Legislation gives government flexibility for loan guarantees

Dec 12th at 08:13
12-12-2025 08:13:21+07:00

Legislation gives government flexibility for loan guarantees

Vietnam's revised Law on Public Debt Management gives the government greater flexibility in granting loan guarantees, allowing the ceiling to rise above annual GDP growth and widening access to official development assistance (ODA) and concessional financing.

Expands scope and flexibility in government loan guarantees under new Law on Public Debt

The government may flexibly administer the annual ceiling for government guarantees, allowing it to exceed the previous year's GDP growth rate. There are no restrictions on the type of economic actor, enterprise model, investment form, or investment sector eligible to receive government-guaranteed loans. This is one of the new provisions in the amended Law on Public Debt Management, which was passed by the National Assembly on the afternoon of December 10.

The revised law revises 24 out of 63 articles of the current Law on Public Debt Management. The draft law submitted for approval had been comprehensively reviewed to ensure consistency with related legislation, including the Law on State Budget, the Law on Treaties, the Law on Public Investment, the Law on Credit Institutions, and the Law on Corporate Income Tax.

These revisions aim to improve clarity in public debt management, unify the legal drafting format, refine definitions of treaties, loan agreements, and guarantee ceilings, and enhance transparency and usability.

One of the latest amendments authorises the government to flexibly determine the administration of the guarantee ceiling, in cases where the government guarantee limit may exceed the previous year's GDP growth rate.

The draft law also assigns the government to detail the process for formulating, approving, and publishing the annual public debt borrowing and repayment plan. At the same time, it streamlines administrative procedures for ODA-funded and concessional loan-funded projects by simplifying loan proposal requirements to accelerate access to these capital sources.

The process has been shortened by merging one step, the consultation and evaluation by the Ministry of Foreign Affairs and the Ministry of Justice, with consultations from relevant ministries and agencies for proposals to include treaties on ODA loans and foreign concessional loans.

Notably, the scope of eligible borrowers has been expanded to include central ministries, provincial people's committees, and state-owned enterprises. Compared with the original draft, the new provision is broader, allowing enterprises with more than 50 per cent state ownership to apply for loans. This is intended to enhance access to ODA and concessional financing.

To strengthen public debt data transparency, the Ministry of Finance will build a unified public debt database applying technological and digital transformation solutions, and issue monthly reports on public debt.

The draft law also clarifies transitional provisions to ensure continuity in implementing projects previously approved by the National Assembly under special mechanisms.
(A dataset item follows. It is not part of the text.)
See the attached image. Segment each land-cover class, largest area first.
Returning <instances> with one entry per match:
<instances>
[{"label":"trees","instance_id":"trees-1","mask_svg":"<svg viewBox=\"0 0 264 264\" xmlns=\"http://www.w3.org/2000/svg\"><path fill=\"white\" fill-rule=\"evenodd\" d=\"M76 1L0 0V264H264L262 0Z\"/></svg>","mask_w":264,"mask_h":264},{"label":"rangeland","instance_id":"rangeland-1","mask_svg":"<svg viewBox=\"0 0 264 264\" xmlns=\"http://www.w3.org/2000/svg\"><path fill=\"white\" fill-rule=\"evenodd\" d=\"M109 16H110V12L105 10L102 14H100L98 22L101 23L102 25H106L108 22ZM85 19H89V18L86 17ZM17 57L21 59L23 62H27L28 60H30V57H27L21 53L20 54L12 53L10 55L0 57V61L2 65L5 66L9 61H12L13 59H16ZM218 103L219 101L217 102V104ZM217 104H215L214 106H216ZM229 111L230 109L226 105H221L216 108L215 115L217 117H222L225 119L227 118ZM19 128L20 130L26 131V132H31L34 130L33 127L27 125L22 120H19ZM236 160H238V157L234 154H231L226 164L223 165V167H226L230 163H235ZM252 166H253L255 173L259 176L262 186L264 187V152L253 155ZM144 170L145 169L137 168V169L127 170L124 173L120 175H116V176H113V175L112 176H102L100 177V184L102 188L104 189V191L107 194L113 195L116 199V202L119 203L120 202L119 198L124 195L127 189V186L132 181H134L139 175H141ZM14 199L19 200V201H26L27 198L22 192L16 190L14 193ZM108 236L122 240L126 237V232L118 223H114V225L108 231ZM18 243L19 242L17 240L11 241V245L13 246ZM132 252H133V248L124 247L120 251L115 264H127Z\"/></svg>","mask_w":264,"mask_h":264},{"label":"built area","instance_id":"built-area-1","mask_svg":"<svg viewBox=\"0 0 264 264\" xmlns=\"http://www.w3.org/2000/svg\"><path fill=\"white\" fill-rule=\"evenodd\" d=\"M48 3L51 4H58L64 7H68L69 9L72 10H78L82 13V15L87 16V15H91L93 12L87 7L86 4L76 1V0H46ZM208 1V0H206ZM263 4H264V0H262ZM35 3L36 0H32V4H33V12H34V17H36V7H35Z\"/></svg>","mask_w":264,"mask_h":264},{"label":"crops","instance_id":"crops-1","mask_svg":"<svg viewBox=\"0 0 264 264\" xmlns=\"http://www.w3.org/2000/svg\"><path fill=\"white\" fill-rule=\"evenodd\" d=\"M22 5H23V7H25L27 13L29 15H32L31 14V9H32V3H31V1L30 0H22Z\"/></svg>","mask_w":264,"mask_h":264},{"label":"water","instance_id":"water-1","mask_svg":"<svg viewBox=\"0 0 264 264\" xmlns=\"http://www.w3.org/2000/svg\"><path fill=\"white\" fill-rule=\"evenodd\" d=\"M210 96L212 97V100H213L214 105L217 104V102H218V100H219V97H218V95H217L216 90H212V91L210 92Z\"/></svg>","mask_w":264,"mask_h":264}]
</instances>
In addition, it stipulates that income from government bond interest will be tax-exempt, applied uniformly to both domestic and foreign investors.

A government guarantee for a loan or bond issuance represents the government's commitment to the lender to fulfil debt obligations should the borrower fail to do so. In essence, the government bears the final and sole credit risk in the event of guarantee activation.

Therefore, the Law on Public Debt Management has increasingly refined the criteria for granting guarantees, strengthening credit-risk control, and ensuring public debt and national financial security.

The law does not restrict eligibility based on economic sector, enterprise type, investment form, or investment area. The condition that enterprises must not incur losses in the three most recent consecutive years according to audited financial statements, except for losses arising from State-mandated policies approved by authorities, is one of the fundamental criteria for assessing financial health and controlling credit risk to ensure public debt safety.

The law will take effect on January 1, 2026.

Clause 4, Article 24 of the law:

The annual government guarantee ceiling shall be regulated as follows:

a) Within the five-year government guarantee ceiling approved by the National Assembly;

b) The growth of government-guaranteed outstanding debt must not exceed the GDP growth rate of the previous year. If it exceeds this rate, the Ministry of Finance shall submit it to the government for decision.